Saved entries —
▽
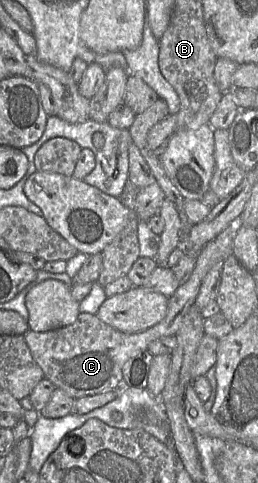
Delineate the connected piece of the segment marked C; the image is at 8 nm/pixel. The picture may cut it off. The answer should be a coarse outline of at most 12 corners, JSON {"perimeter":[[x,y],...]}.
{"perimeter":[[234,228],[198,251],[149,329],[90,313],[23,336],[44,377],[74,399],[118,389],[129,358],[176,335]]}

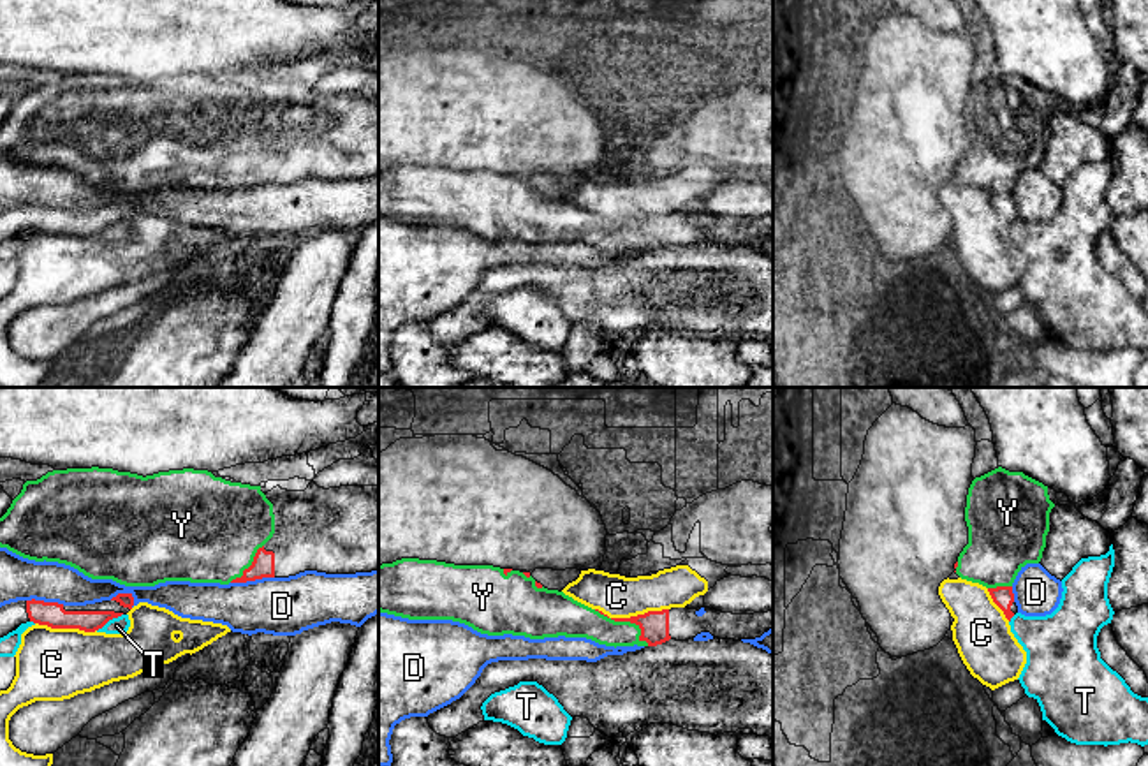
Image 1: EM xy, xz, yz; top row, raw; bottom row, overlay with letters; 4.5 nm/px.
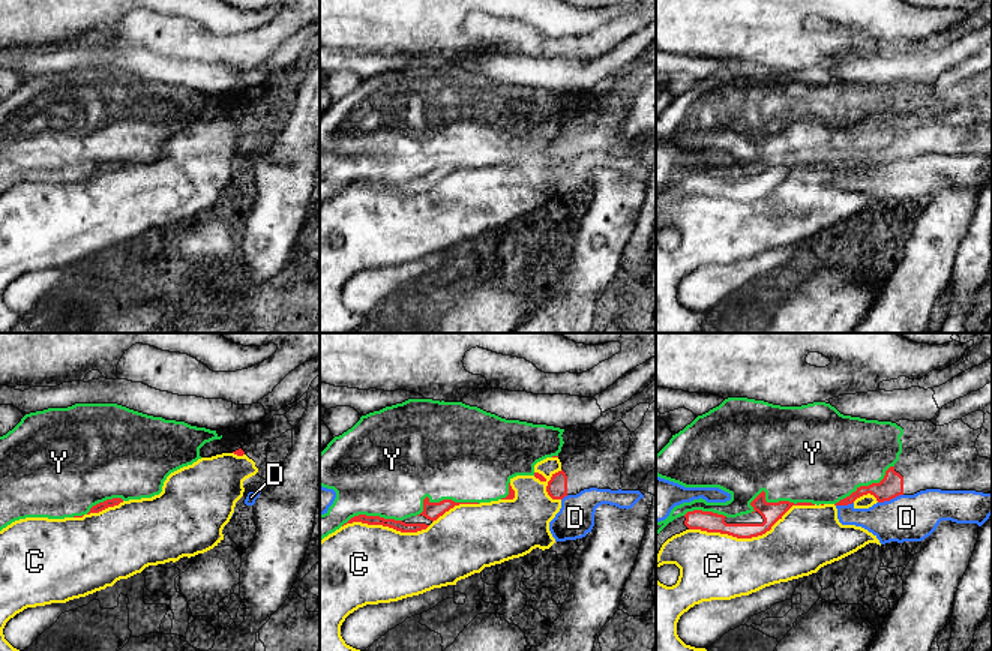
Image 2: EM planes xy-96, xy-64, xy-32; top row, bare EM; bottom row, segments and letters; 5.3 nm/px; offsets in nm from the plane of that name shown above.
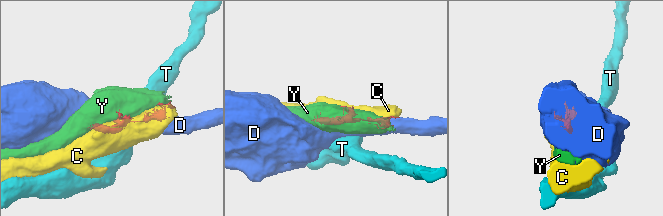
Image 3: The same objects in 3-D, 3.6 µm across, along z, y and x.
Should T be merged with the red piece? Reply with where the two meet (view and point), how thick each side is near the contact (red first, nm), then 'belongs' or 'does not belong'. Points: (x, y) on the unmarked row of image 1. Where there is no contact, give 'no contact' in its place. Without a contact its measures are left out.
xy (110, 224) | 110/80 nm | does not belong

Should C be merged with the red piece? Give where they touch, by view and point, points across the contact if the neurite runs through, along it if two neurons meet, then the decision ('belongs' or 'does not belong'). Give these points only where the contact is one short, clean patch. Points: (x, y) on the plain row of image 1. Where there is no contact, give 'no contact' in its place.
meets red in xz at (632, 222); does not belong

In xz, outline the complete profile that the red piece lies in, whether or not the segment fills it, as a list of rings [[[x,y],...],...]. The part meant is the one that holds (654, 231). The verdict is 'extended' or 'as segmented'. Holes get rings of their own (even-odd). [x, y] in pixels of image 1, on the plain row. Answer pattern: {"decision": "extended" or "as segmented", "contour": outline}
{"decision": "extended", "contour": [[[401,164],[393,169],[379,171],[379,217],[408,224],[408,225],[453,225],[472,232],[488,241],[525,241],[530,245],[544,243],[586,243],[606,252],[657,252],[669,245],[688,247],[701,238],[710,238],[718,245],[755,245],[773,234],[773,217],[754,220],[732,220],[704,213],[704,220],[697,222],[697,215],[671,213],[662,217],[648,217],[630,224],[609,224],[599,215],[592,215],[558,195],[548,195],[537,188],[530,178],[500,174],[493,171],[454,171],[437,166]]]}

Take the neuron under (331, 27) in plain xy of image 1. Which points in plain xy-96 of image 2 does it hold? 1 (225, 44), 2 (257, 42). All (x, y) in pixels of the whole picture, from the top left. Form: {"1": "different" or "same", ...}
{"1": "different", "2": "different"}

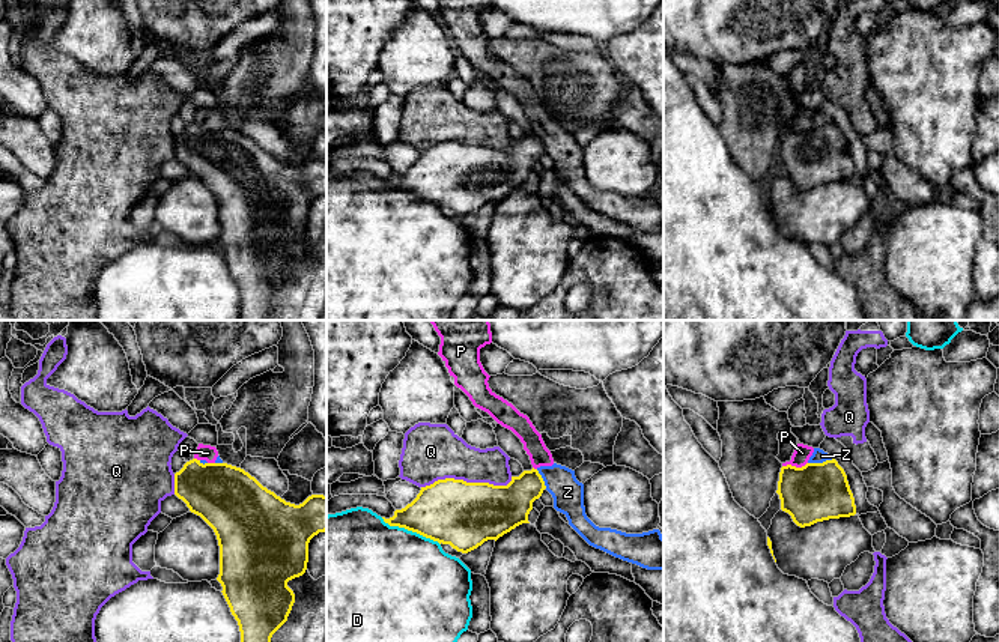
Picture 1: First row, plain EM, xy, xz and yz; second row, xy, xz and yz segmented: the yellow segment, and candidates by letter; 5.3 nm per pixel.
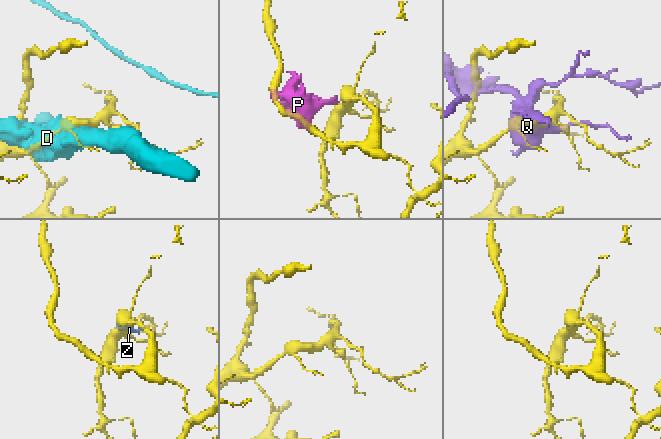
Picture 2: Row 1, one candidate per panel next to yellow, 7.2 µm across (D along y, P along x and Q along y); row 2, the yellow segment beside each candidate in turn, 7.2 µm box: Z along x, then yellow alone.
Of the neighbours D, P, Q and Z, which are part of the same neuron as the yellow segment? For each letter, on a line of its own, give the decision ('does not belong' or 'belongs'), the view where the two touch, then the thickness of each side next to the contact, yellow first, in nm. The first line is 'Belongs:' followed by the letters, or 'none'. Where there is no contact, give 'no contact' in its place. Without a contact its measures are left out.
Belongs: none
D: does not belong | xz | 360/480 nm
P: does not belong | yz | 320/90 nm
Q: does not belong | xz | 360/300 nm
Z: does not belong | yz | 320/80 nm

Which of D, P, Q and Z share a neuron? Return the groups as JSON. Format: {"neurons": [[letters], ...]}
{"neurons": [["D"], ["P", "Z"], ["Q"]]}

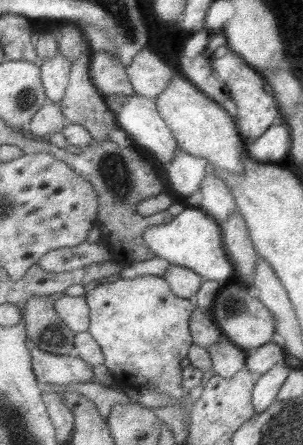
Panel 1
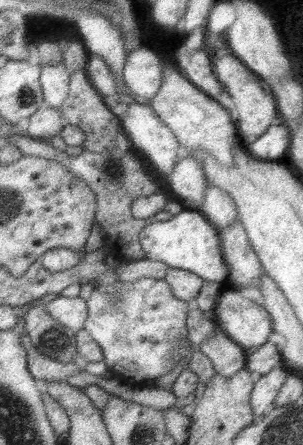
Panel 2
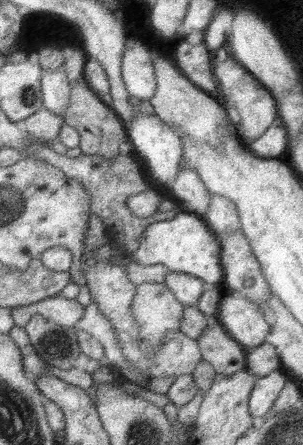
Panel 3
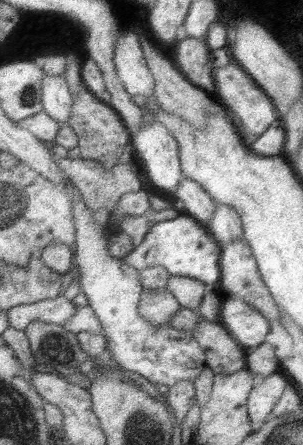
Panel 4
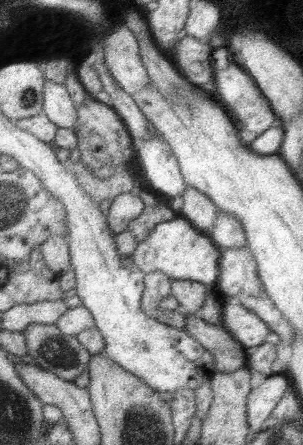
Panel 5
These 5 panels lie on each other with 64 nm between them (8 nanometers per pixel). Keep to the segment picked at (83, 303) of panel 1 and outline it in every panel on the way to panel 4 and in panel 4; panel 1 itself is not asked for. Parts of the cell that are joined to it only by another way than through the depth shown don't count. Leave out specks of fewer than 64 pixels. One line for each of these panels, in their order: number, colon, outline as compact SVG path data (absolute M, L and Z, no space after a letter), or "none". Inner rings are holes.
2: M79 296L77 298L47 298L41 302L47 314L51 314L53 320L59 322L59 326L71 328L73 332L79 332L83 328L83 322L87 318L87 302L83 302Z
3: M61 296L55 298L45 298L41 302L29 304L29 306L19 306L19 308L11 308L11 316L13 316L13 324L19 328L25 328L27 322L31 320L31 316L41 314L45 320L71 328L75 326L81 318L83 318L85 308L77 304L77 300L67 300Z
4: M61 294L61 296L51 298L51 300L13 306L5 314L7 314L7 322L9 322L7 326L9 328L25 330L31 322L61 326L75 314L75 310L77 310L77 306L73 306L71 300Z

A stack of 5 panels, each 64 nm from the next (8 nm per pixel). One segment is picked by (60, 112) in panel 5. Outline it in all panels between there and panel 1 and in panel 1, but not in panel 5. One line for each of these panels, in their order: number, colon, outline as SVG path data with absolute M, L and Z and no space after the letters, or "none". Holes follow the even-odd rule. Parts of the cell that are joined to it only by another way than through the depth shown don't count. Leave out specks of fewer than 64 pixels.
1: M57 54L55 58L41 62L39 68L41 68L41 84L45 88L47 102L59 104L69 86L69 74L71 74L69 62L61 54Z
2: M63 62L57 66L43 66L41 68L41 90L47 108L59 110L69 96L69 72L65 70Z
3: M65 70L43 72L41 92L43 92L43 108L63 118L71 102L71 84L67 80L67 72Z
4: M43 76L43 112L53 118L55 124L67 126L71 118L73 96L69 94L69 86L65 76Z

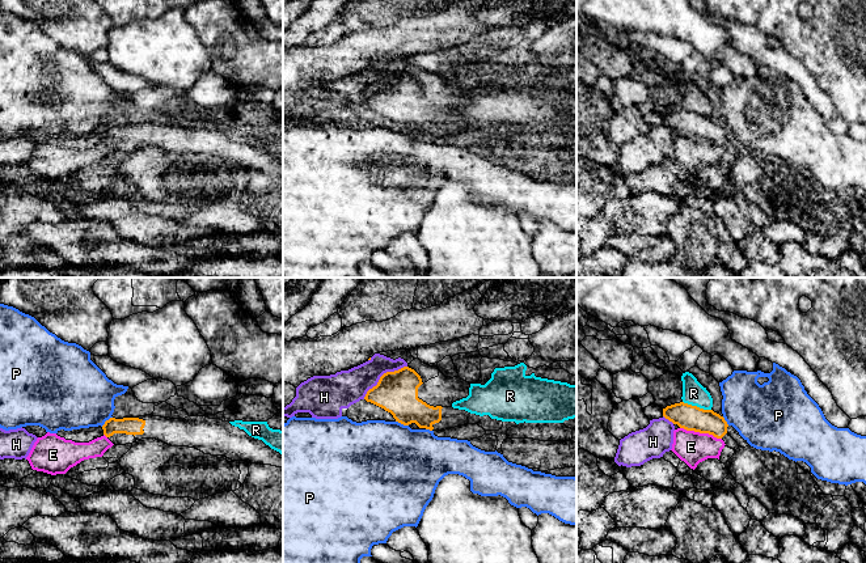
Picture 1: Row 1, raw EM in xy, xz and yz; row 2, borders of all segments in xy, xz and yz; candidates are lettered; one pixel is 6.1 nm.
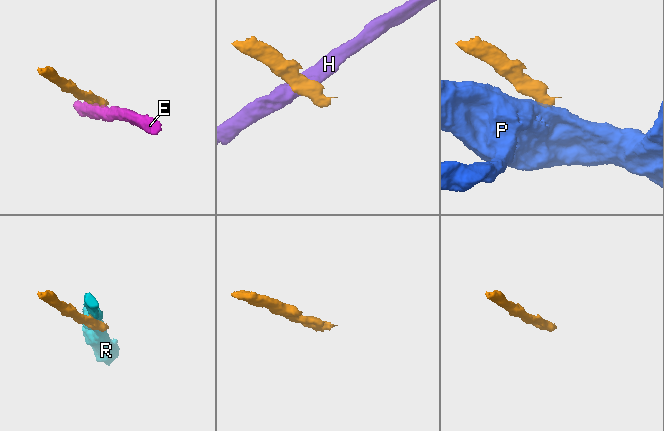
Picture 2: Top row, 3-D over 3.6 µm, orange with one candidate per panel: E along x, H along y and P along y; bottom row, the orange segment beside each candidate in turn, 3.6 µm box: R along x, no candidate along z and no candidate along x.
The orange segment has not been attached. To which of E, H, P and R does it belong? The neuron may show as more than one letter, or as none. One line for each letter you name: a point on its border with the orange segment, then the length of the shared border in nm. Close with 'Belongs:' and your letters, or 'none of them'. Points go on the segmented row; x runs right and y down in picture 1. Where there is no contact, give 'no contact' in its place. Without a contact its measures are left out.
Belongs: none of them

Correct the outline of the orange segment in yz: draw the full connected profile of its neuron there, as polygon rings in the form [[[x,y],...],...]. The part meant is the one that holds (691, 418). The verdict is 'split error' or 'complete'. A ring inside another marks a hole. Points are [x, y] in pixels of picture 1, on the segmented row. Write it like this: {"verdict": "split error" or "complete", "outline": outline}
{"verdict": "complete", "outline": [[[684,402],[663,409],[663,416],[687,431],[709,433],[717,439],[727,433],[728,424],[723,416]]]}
△
The problem —
Although the records contain pictures, print only the rest, exactly as written.

Exercise response —
Delineate the connected piece of the segment marked C; the image is at 8 nm/pixel. The picture may cut it off. The answer should be a coarse outline of at most 12 corners, JSON {"perimeter":[[x,y],...]}.
{"perimeter":[[234,228],[198,251],[149,329],[90,313],[23,336],[44,377],[74,399],[118,389],[129,358],[176,335]]}

Image 1: EM xy, xz, yz; top row, raw; bottom row, overlay with letters; 4.5 nm/px.
Image 2: EM planes xy-96, xy-64, xy-32; top row, bare EM; bottom row, segments and letters; 5.3 nm/px; offsets in nm from the plane of that name shown above.
Image 3: The same objects in 3-D, 3.6 µm across, along z, y and x.
Should T be merged with the red piece? Reply with where the two meet (view and point), how thick each side is near the contact (red first, nm), then 'belongs' or 'does not belong'. Points: (x, y) on the unmarked row of image 1. Where there is no contact, give 'no contact' in its place. Without a contact its measures are left out.
xy (110, 224) | 110/80 nm | does not belong

Should C be merged with the red piece? Give where they touch, by view and point, points across the contact if the neurite runs through, along it if two neurons meet, then the decision ('belongs' or 'does not belong'). Give these points only where the contact is one short, clean patch. Points: (x, y) on the plain row of image 1. Where there is no contact, give 'no contact' in its place.
meets red in xz at (632, 222); does not belong

In xz, outline the complete profile that the red piece lies in, whether or not the segment fills it, as a list of rings [[[x,y],...],...]. The part meant is the one that holds (654, 231). The verdict is 'extended' or 'as segmented'. Holes get rings of their own (even-odd). [x, y] in pixels of image 1, on the plain row. Answer pattern: {"decision": "extended" or "as segmented", "contour": outline}
{"decision": "extended", "contour": [[[401,164],[393,169],[379,171],[379,217],[408,224],[408,225],[453,225],[472,232],[488,241],[525,241],[530,245],[544,243],[586,243],[606,252],[657,252],[669,245],[688,247],[701,238],[710,238],[718,245],[755,245],[773,234],[773,217],[754,220],[732,220],[704,213],[704,220],[697,222],[697,215],[671,213],[662,217],[648,217],[630,224],[609,224],[599,215],[592,215],[558,195],[548,195],[537,188],[530,178],[500,174],[493,171],[454,171],[437,166]]]}

Take the neuron under (331, 27) in plain xy of image 1. Which points in plain xy-96 of image 2 does it hold? 1 (225, 44), 2 (257, 42). All (x, y) in pixels of the whole picture, from the top left. Form: {"1": "different" or "same", ...}
{"1": "different", "2": "different"}

Picture 1: First row, plain EM, xy, xz and yz; second row, xy, xz and yz segmented: the yellow segment, and candidates by letter; 5.3 nm per pixel.
Picture 2: Row 1, one candidate per panel next to yellow, 7.2 µm across (D along y, P along x and Q along y); row 2, the yellow segment beside each candidate in turn, 7.2 µm box: Z along x, then yellow alone.
Of the neighbours D, P, Q and Z, which are part of the same neuron as the yellow segment? For each letter, on a line of its own, give the decision ('does not belong' or 'belongs'), the view where the two touch, then the thickness of each side next to the contact, yellow first, in nm. The first line is 'Belongs:' followed by the letters, or 'none'. Where there is no contact, give 'no contact' in its place. Without a contact its measures are left out.
Belongs: none
D: does not belong | xz | 360/480 nm
P: does not belong | yz | 320/90 nm
Q: does not belong | xz | 360/300 nm
Z: does not belong | yz | 320/80 nm

Which of D, P, Q and Z share a neuron? Return the groups as JSON. Format: {"neurons": [[letters], ...]}
{"neurons": [["D"], ["P", "Z"], ["Q"]]}

Panel 1
Panel 2
Panel 3
Panel 4
Panel 5
These 5 panels lie on each other with 64 nm between them (8 nanometers per pixel). Keep to the segment picked at (83, 303) of panel 1 and outline it in every panel on the way to panel 4 and in panel 4; panel 1 itself is not asked for. Parts of the cell that are joined to it only by another way than through the depth shown don't count. Leave out specks of fewer than 64 pixels. One line for each of these panels, in their order: number, colon, outline as compact SVG path data (absolute M, L and Z, no space after a letter), or "none". Inner rings are holes.
2: M79 296L77 298L47 298L41 302L47 314L51 314L53 320L59 322L59 326L71 328L73 332L79 332L83 328L83 322L87 318L87 302L83 302Z
3: M61 296L55 298L45 298L41 302L29 304L29 306L19 306L19 308L11 308L11 316L13 316L13 324L19 328L25 328L27 322L31 320L31 316L41 314L45 320L71 328L75 326L81 318L83 318L85 308L77 304L77 300L67 300Z
4: M61 294L61 296L51 298L51 300L13 306L5 314L7 314L7 322L9 322L7 326L9 328L25 330L31 322L61 326L75 314L75 310L77 310L77 306L73 306L71 300Z

A stack of 5 panels, each 64 nm from the next (8 nm per pixel). One segment is picked by (60, 112) in panel 5. Outline it in all panels between there and panel 1 and in panel 1, but not in panel 5. One line for each of these panels, in their order: number, colon, outline as SVG path data with absolute M, L and Z and no space after the letters, or "none". Holes follow the even-odd rule. Parts of the cell that are joined to it only by another way than through the depth shown don't count. Leave out specks of fewer than 64 pixels.
1: M57 54L55 58L41 62L39 68L41 68L41 84L45 88L47 102L59 104L69 86L69 74L71 74L69 62L61 54Z
2: M63 62L57 66L43 66L41 68L41 90L47 108L59 110L69 96L69 72L65 70Z
3: M65 70L43 72L41 92L43 92L43 108L63 118L71 102L71 84L67 80L67 72Z
4: M43 76L43 112L53 118L55 124L67 126L71 118L73 96L69 94L69 86L65 76Z

Picture 1: Row 1, raw EM in xy, xz and yz; row 2, borders of all segments in xy, xz and yz; candidates are lettered; one pixel is 6.1 nm.
Picture 2: Top row, 3-D over 3.6 µm, orange with one candidate per panel: E along x, H along y and P along y; bottom row, the orange segment beside each candidate in turn, 3.6 µm box: R along x, no candidate along z and no candidate along x.
The orange segment has not been attached. To which of E, H, P and R does it belong? The neuron may show as more than one letter, or as none. One line for each letter you name: a point on its border with the orange segment, then the length of the shared border in nm. Close with 'Belongs:' and your letters, or 'none of them'. Points go on the segmented row; x runs right and y down in picture 1. Where there is no contact, give 'no contact' in its place. Without a contact its measures are left out.
Belongs: none of them

Correct the outline of the orange segment in yz: draw the full connected profile of its neuron there, as polygon rings in the form [[[x,y],...],...]. The part meant is the one that holds (691, 418). The verdict is 'split error' or 'complete'. A ring inside another marks a hole. Points are [x, y] in pixels of picture 1, on the segmented row. Write it like this: {"verdict": "split error" or "complete", "outline": outline}
{"verdict": "complete", "outline": [[[684,402],[663,409],[663,416],[687,431],[709,433],[717,439],[727,433],[728,424],[723,416]]]}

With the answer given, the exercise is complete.